If you don’t mind that your banana is crooked, pear ginormous, potato tiny or tomato too bulbous, then you may be interested in Oddbox.
This London-based company was set up six years ago by Emilie Vanpoperinghe and Deepak Ravindran, who had the idea after browsing a stall of produce in Portugal and wondering why the wares looked quite different to the uniform grocery displays in UK supermarkets.
Their wonky veg delivery business has thrived and is now expanding into Scotland, with an open waiting list and deliveries in Edinburgh and Glasgow from March 30.
Their speciality is “rescued” fruit and vegetables - the produce that supermarkets won’t accept and is saved from farms where it would otherwise go to waste.

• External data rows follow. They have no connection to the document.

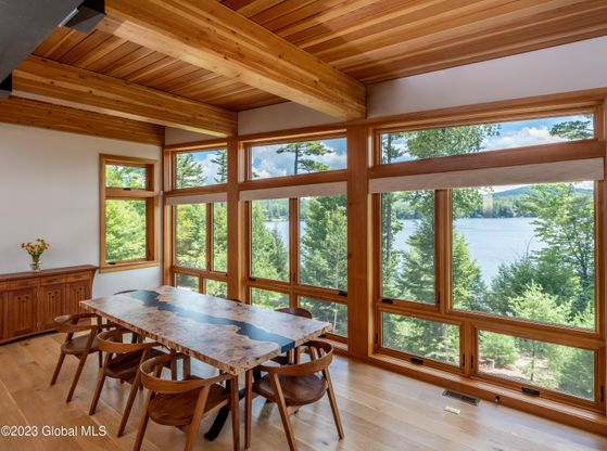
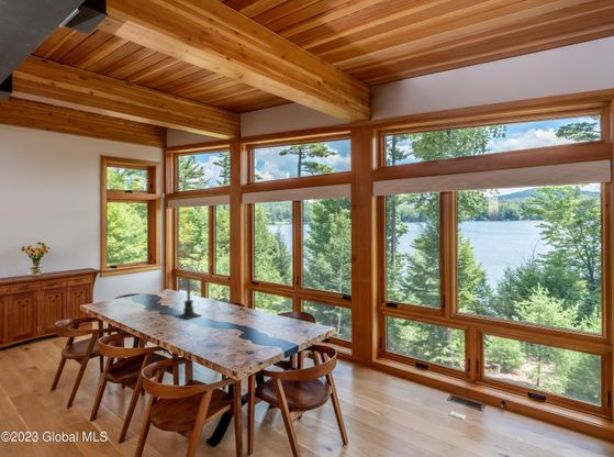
+ candle holder [175,280,202,320]
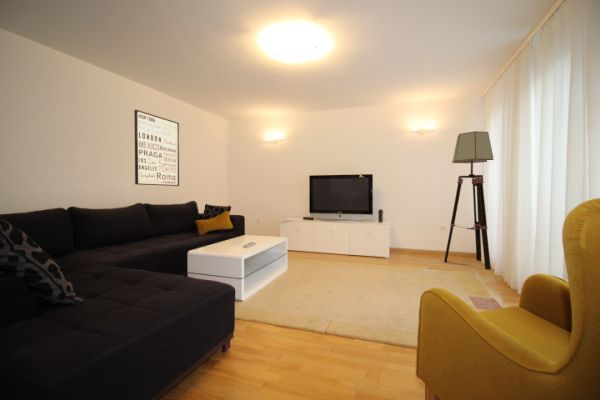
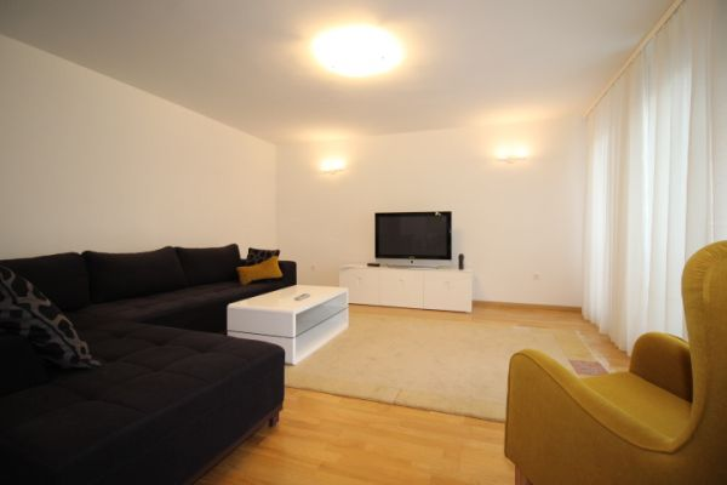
- floor lamp [443,130,495,271]
- wall art [133,109,180,187]
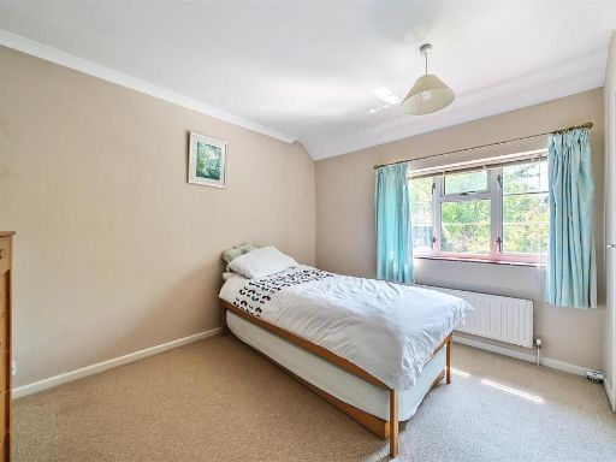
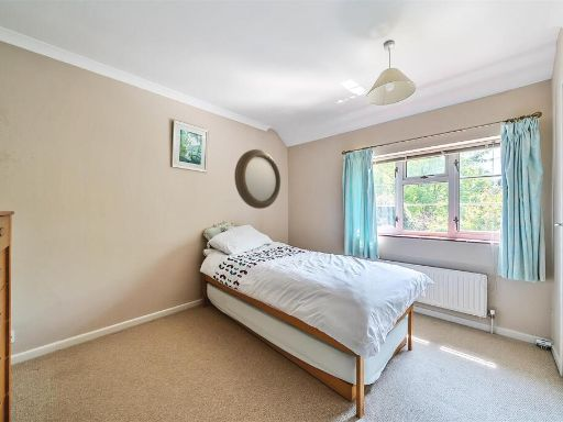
+ home mirror [233,148,282,210]
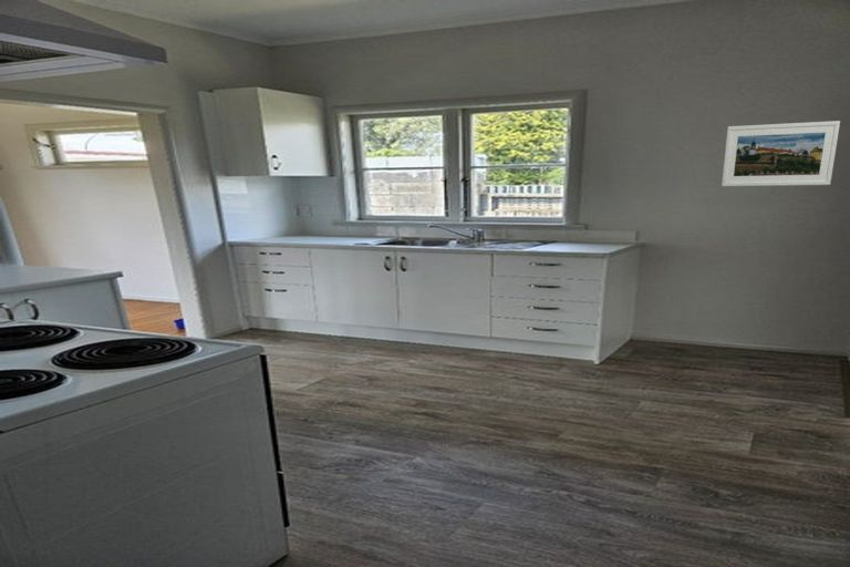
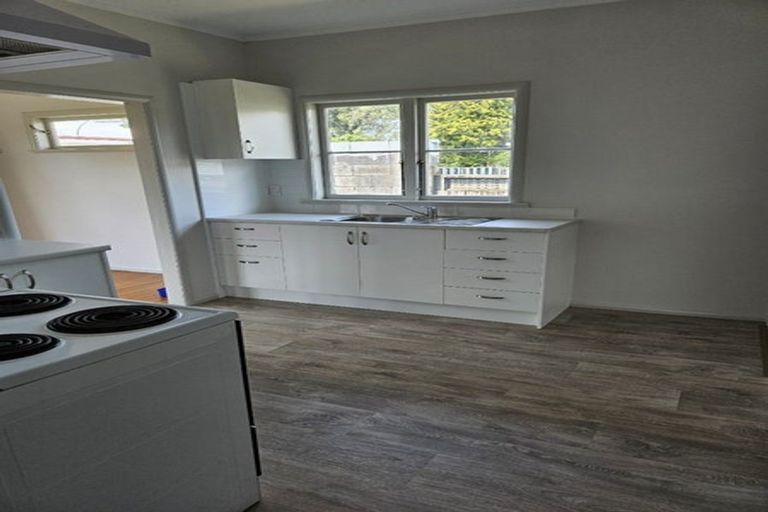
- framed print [721,120,841,187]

It’s not always the strangely-shaped items, as they also take surplus wares, which may have been rejected simply because they’re seasonal and thriving.
According to the Food & Agriculture Organisation of the United Nations, if food waste was a country, it would be the third largest contributor to greenhouse gas emissions. Oddbox say they’ve already rescued 25 tonnes of food, and hope to raise that to 150 tonnes by 2025, as part of their expansion.
They decided on the Scottish capital as one of their delivery locations, since the largest volume of visitors to their site over the last year have been from Edinburgh. This could be in part due to some of our other fruit and veg delivery suppliers, like East Coast Organics, becoming temporarily oversubscribed during lockdown.
“Expanding Oddbox into Scotland means growing our community of people doing good for the planet – and having a greater collective impact in the fight against food waste. We're giving Edinburgh and Glasgow locals a tool to make a change seamlessly in their everyday lives,” says Vanpoperinghe.
The concept is subscription based, so you pay weekly or fortnightly for a choice of four box sizes, which start at £10.99 for a x-small one. This contains five varieties of veg and two types of fruit, and they’re promising that asparagus, tenderstem broccoli and broad beans might be making an appearance sometime soon.